BROADBAND BREAKFAST INSIGHT: A useful voice of skepticism on the viability and timeliness of 5G. Here's the simple point: Our nation don't have enough fiber, deep enough, in order to capitalize on 5G. As the article says later on, "federal, state, and local governments have policy and regulatory levers that can hasten investment."
The U.S. Isn’t Ready for 5G Technology, from Fortune:
When fourth generation (4G) services launched early this decade, the U.S. led the way. The Federal Communications Commission (FCC) unlocked valuable spectrum, and carriers responded by accommodating a radical, 20-fold growth in global mobile data traffic. The massive investment in wireless network infrastructure rewarded American consumers with faster wireless speeds at affordable prices. In addition to speeding up smartphones in our pockets, the U.S. economy saw an estimated increase in GDP between $73–$151 billion and up to 700,000 new jobs as a result and America was established as the test bed for innovation in the global digital economy.
Now our country faces a similar opportunity and challenge with fifth generation (5G) mobile networks, and it warrants the attention of consumers, the mobile industry, and policymakers. The economic stakes for 5G may be significantly higher than for 4G, led by large-scale job creation and incubation of new devices, applications, and business models that could dramatically stimulate the U.S. economy.

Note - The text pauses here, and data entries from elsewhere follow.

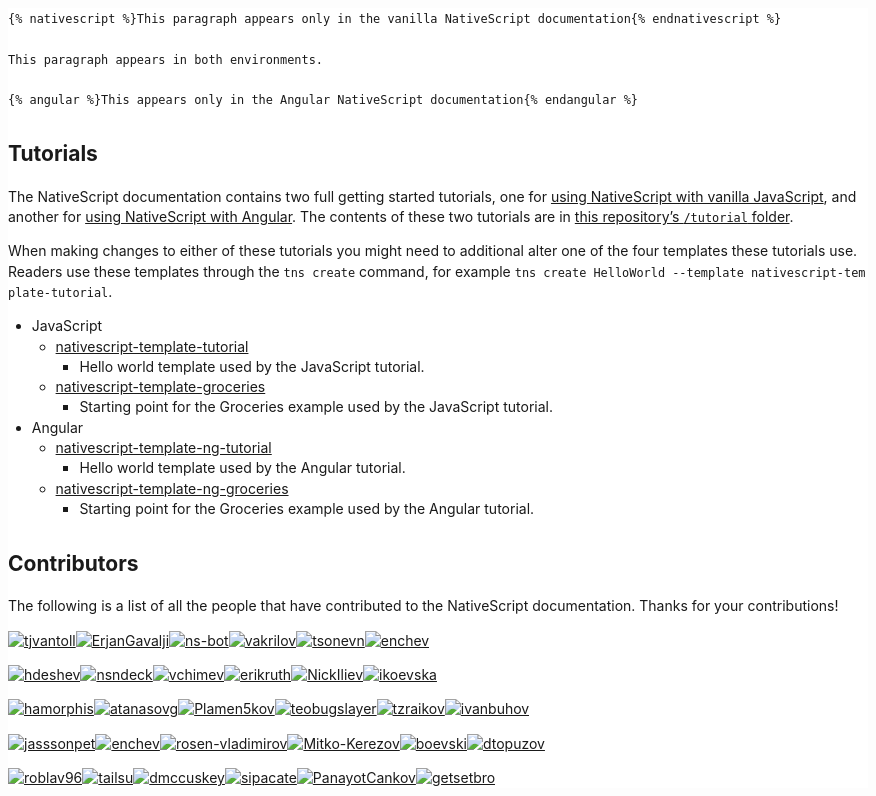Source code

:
 ```
{% nativescript %}This paragraph appears only in the vanilla NativeScript documentation{% endnativescript %}

This paragraph appears in both environments.

{% angular %}This appears only in the Angular NativeScript documentation{% endangular %}
 ```

## Tutorials

The NativeScript documentation contains two full getting started tutorials, one for [using NativeScript with vanilla JavaScript](https://docs.nativescript.org/tutorial/chapter-0), and another for [using NativeScript with Angular](https://docs.nativescript.org/angular/tutorial/ng-chapter-0.html). The contents of these two tutorials are in [this repository’s `/tutorial` folder](https://github.com/NativeScript/docs/tree/production/tutorial).

When making changes to either of these tutorials you might need to additional alter one of the four templates these tutorials use. Readers use these templates through the `tns create` command, for example `tns create HelloWorld --template nativescript-template-tutorial`.

* JavaScript
    * [nativescript-template-tutorial](https://github.com/tjvantoll/nativescript-template-tutorial)
        * Hello world template used by the JavaScript tutorial.
    * [nativescript-template-groceries](https://github.com/tjvantoll/nativescript-template-groceries)
        * Starting point for the Groceries example used by the JavaScript tutorial.
* Angular
    * [nativescript-template-ng-tutorial](https://github.com/tjvantoll/nativescript-template-ng-tutorial)
        * Hello world template used by the Angular tutorial.
    * [nativescript-template-ng-groceries](https://github.com/tjvantoll/nativescript-template-ng-groceries)
        * Starting point for the Groceries example used by the Angular tutorial.

## Contributors

The following is a list of all the people that have contributed to the NativeScript documentation. Thanks for your contributions!

[<img alt="tjvantoll" src="https://avatars.githubusercontent.com/u/544280?v=3&s=117" width="117">](https://github.com/tjvantoll)[<img alt="ErjanGavalji" src="https://avatars.githubusercontent.com/u/84975?v=3&s=117" width="117">](https://github.com/ErjanGavalji)[<img alt="ns-bot" src="https://avatars.githubusercontent.com/u/8101183?v=3&s=117" width="117">](https://github.com/ns-bot)[<img alt="vakrilov" src="https://avatars.githubusercontent.com/u/4092076?v=3&s=117" width="117">](https://github.com/vakrilov)[<img alt="tsonevn" src="https://avatars.githubusercontent.com/u/17448734?v=3&s=117" width="117">](https://github.com/tsonevn)[<img alt="enchev" src="https://avatars.githubusercontent.com/u/5804953?v=3&s=117" width="117">](https://github.com/enchev)

[<img alt="hdeshev" src="https://avatars.githubusercontent.com/u/63219?v=3&s=117" width="117">](https://github.com/hdeshev)[<img alt="nsndeck" src="https://avatars.githubusercontent.com/u/5665150?v=3&s=117" width="117">](https://github.com/nsndeck)[<img alt="vchimev" src="https://avatars.githubusercontent.com/u/12251337?v=3&s=117" width="117">](https://github.com/vchimev)[<img alt="erikruth" src="https://avatars.githubusercontent.com/u/14181027?v=3&s=117" width="117">](https://github.com/erikruth)[<img alt="NickIliev" src="https://avatars.githubusercontent.com/u/18008302?v=3&s=117" width="117">](https://github.com/NickIliev)[<img alt="ikoevska" src="https://avatars.githubusercontent.com/u/3539221?v=3&s=117" width="117">](https://github.com/ikoevska)

[<img alt="hamorphis" src="https://avatars.githubusercontent.com/u/1201857?v=3&s=117" width="117">](https://github.com/hamorphis)[<img alt="atanasovg" src="https://avatars.githubusercontent.com/u/5878999?v=3&s=117" width="117">](https://github.com/atanasovg)[<img alt="Plamen5kov" src="https://avatars.githubusercontent.com/u/5918351?v=3&s=117" width="117">](https://github.com/Plamen5kov)[<img alt="teobugslayer" src="https://avatars.githubusercontent.com/u/5443453?v=3&s=117" width="117">](https://github.com/teobugslayer)[<img alt="tzraikov" src="https://avatars.githubusercontent.com/u/3244426?v=3&s=117" width="117">](https://github.com/tzraikov)[<img alt="ivanbuhov" src="https://avatars.githubusercontent.com/u/2405533?v=3&s=117" width="117">](https://github.com/ivanbuhov)

[<img alt="jasssonpet" src="https://avatars.githubusercontent.com/u/305639?v=3&s=117" width="117">](https://github.com/jasssonpet)[<img alt="enchev" src="https://avatars.githubusercontent.com/u/5804953?v=3&s=117" width="117">](https://github.com/enchev)[<img alt="rosen-vladimirov" src="https://avatars.githubusercontent.com/u/8351653?v=3&s=117" width="117">](https://github.com/rosen-vladimirov)[<img alt="Mitko-Kerezov" src="https://avatars.githubusercontent.com/u/6683316?v=3&s=117" width="117">](https://github.com/Mitko-Kerezov)[<img alt="boevski" src="https://avatars.githubusercontent.com/u/10432616?v=3&s=117" width="117">](https://github.com/boevski)[<img alt="dtopuzov" src="https://avatars.githubusercontent.com/u/6651651?v=3&s=117" width="117">](https://github.com/dtopuzov)

[<img alt="roblav96" src="https://avatars.githubusercontent.com/u/1457327?v=3&s=117" width="117">](https://github.com/roblav96)[<img alt="tailsu" src="https://avatars.githubusercontent.com/u/730130?v=3&s=117" width="117">](https://github.com/tailsu)[<img alt="dmccuskey" src="https://avatars.githubusercontent.com/u/933841?v=3&s=117" width="117">](https://github.com/dmccuskey)[<img alt="sipacate" src="https://avatars.githubusercontent.com/u/1827394?v=3&s=117" width="117">](https://github.com/sipacate)[<img alt="PanayotCankov" src="https://avatars.githubusercontent.com/u/5919275?v=3&s=117" width="117">](https://github.com/PanayotCankov)[<img alt="getsetbro" src="https://avatars.githubusercontent.com/u/442793?v=3&s=117" width="117">](https://github.com/getsetbro)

However, the U.S. is not as well-prepared to capitalize on this opportunity. The U.S does not currently have sufficient fiber to densify the network with thousands of new small cells and hot spots, increase network capacity, and accommodate the projected four-fold growth in data traffic through 2021. Investment in “deep fiber” pushed closer to the customer could help the U.S. continue to lead in wireless innovation and foster the economic boost generated by 5G.